The focus will remain trained on trade in the coming week, as the economic calendar is cluttered with largely secondary items. The FOMC Minutes won’t hold much drama, as recent Fedspeak has been quite transparent in pointing to no further cuts for now. A slew of housing reports are expected to show the sector adding small support for growth. It’s a bit more filling in Canada, with CPI and retail sales on deck, and Governor Poloz speaks in Toronto on Thursday.
And, on another trade front, we may finally get some movement on the USMCA, after more than a year in limbo. House Speaker Pelosi offered her most direct and upbeat comments on the deal’s prospects this week, suggesting that the House may vote on it imminently. While North American trade has completely fallen off the market’s radar, suffice it to say that the issue has not faded for business decisions on the ground—and it would be very good news indeed if the issue could be safely put to bed at long last.
It’s interesting what can generate headlines these days. Canada’s PBO reported this week that, even before any new spending measures arising from the election, the federal budget deficit is tracking above Budget expectations. Specifically, next year’s shortfall could be $23 billion, while the Budget looked for a deficit just under $20 billion for FY20/21. That would translate into just under 1% of GDP, versus an expectation of… well, just under 1% of GDP.
Somehow, it is not at all shocking that a newly elected government is about to inform us that finances are worse than expected—although we will point out that nominal GDP is actually right on track with Budget projections. And, spending proposals outlined during the campaign, and minority government realities, are expected to boost the deficit closer to $30 billion in the coming year.

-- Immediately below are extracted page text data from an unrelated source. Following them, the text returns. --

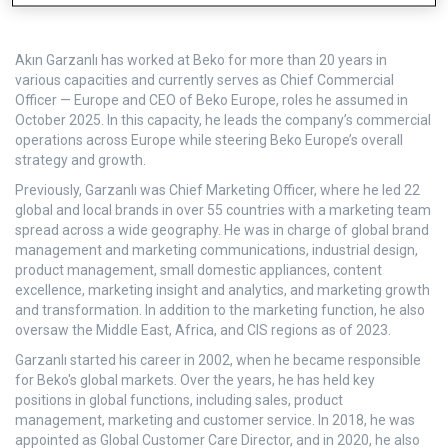
Akın Garzanlı has worked at Beko for more than 20 years in
various capacities and currently serves as Chief Commercial
Officer — Europe and CEO of Beko Europe, roles he assumed in
October 2025. In this capacity, he leads the company’s commercial
operations across Europe while steering Beko Europe’s overall
strategy and growth.
Previously, Garzanlı was Chief Marketing Officer, where he led 22
global and local brands in over 55 countries with a marketing team
spread across a wide geography. He was in charge of global brand
management and marketing communications, industrial design,
product management, small domestic appliances, content
excellence, marketing insight and analytics, and marketing growth
and transformation. In addition to the marketing function, he also
oversaw the Middle East, Africa, and CIS regions as of 2023.
Garzanlı started his career in 2002, when he became responsible
for Beko's global markets. Over the years, he has held key
positions in global functions, including sales, product
management, marketing and customer service. In 2018, he was
appointed as Global Customer Care Director, and in 2020, he also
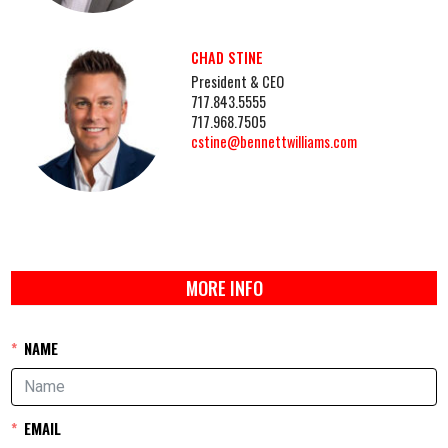
CHAD STINE
President & CEO
717.843.5555
717.968.7505
cstine@bennettwilliams.com
MORE INFO
NAME
EMAIL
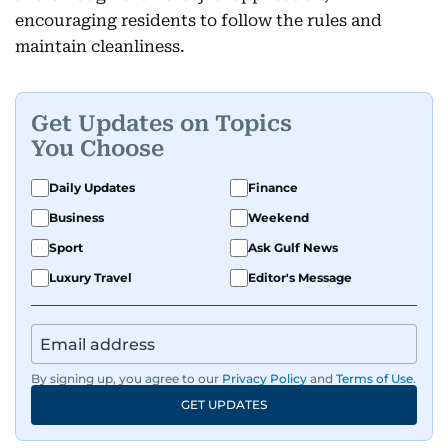
encouraging residents to follow the rules and
maintain cleanliness.
Get Updates on Topics
You Choose
Daily Updates
Finance
Business
Weekend
Sport
Ask Gulf News
Luxury Travel
Editor's Message
By signing up, you agree to our
Privacy Policy
and
Terms of Use
.
GET UPDATES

Let’s put things in context. This week, the U.S. reported a budget deficit of $134.5 billion (or 0.6% of GDP) in the month of October. That lifted the 12-month cumulative gap to above $1 trillion, or 4.7% of GDP, up $202 billion in the past year. The increase over the past year alone clocks in at 0.9% of GDP. Yet, overall U.S. GDP growth has been just 2.0% y/y. So, if not for the heftier deficit, one could readily make the case that growth may have been closer to 1% otherwise. And that much more subdued figure may help reveal the true dampening impact of the ongoing trade war.